== Texte de lecture

Les peuples soumis par les Romains étaient en grande partie barbares, et les vainqueurs avaient une grande supériorité sur les vaincus : « Rome, dit Montesquieu, s’était agrandie, parce qu’elle n’avait eu que des guerres successives, chaque nation, par un bonheur inconcevable, ne l’attaquant que quand l’autre avait été ruinée. Rome fut détruite, parce que toutes les nations l’attaquèrent à la fois. » Lorsque Charlemagne parvint à l’Empire, qu’il renouvela pour la paix de l’Europe, le peuple dont il se servit pour conquérir les autres, avait également sur eux un grand avantage.
Voyons maintenant ce qui caractérise la troisième époque. Elle montre à nos yeux des peuples policés, ayant des lois, des institutions non parfaites, parce qu’il n’en est pas, mais sages et calculées dans leur intérêt, ayant chacun leur période de gloire, les mêmes armes, la même tactique militaire, les mêmes principes, les mêmes systèmes, les mêmes religions, les mêmes arts, enfin la même civilisation à peu de nuances près. Du milieu de ces peuples doués des mêmes avantages, il en paraît un victorieux de tous les autres ligués contre lui. Voilà ce qui ne s’était point encore vu.

====

◆ Consigne A ◆
Relevez dans le texte de lecture tout ce que les peuples de la troisième époque ont en commun, selon la liste introduite par « les mêmes » ou « la même ».
◆ Consigne B ◆
Recopiez le passage du texte de lecture compris entre « Les peuples soumis » et « un grand avantage. », ces deux passages inclus.
Appuyez-vous uniquement sur le texte de lecture.

== Données d'entrée

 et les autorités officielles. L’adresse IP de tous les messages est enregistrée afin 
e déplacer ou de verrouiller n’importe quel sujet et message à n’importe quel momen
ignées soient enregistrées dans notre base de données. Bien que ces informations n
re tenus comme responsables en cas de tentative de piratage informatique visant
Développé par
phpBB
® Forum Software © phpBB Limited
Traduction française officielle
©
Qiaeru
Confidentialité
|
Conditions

====
== Données d'entrée

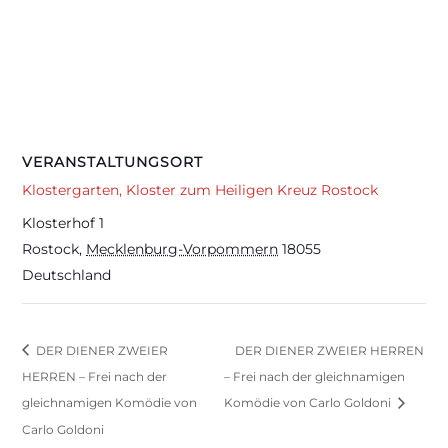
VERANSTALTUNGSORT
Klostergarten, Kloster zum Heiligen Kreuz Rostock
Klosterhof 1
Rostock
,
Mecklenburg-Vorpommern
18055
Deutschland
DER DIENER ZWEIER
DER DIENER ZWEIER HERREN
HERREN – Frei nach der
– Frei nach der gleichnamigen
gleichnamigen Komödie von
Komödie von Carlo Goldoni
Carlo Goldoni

====
== Données d'entrée

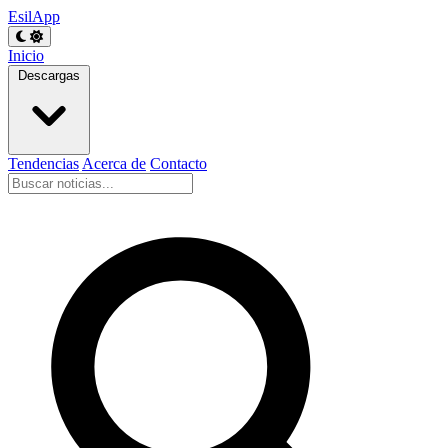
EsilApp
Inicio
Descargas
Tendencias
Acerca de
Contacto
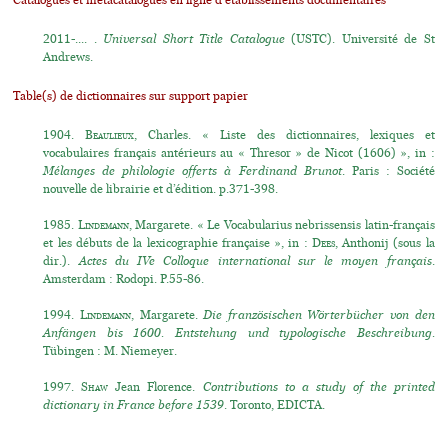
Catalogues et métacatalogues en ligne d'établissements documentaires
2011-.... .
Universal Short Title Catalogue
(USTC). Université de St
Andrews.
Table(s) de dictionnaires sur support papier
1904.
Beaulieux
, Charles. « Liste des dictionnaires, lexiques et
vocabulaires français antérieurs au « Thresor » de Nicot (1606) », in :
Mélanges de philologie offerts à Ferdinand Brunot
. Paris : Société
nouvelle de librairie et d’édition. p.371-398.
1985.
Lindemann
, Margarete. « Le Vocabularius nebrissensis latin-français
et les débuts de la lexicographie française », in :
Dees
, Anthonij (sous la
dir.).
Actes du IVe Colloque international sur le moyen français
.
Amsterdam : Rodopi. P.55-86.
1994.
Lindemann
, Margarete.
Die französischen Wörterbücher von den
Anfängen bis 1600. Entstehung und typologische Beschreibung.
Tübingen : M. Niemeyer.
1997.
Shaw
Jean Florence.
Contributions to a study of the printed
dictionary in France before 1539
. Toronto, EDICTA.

====

◆ Réponse A ◆
Les armes, la tactique militaire, les principes, les systèmes, les religions, les arts et la civilisation (à peu de nuances près).

◆ Réponse B ◆
Les peuples soumis par les Romains étaient en grande partie barbares, et les vainqueurs avaient une grande supériorité sur les vaincus : « Rome, dit Montesquieu, s’était agrandie, parce qu’elle n’avait eu que des guerres successives, chaque nation, par un bonheur inconcevable, ne l’attaquant que quand l’autre avait été ruinée. Rome fut détruite, parce que toutes les nations l’attaquèrent à la fois. » Lorsque Charlemagne parvint à l’Empire, qu’il renouvela pour la paix de l’Europe, le peuple dont il se servit pour conquérir les autres, avait également sur eux un grand avantage.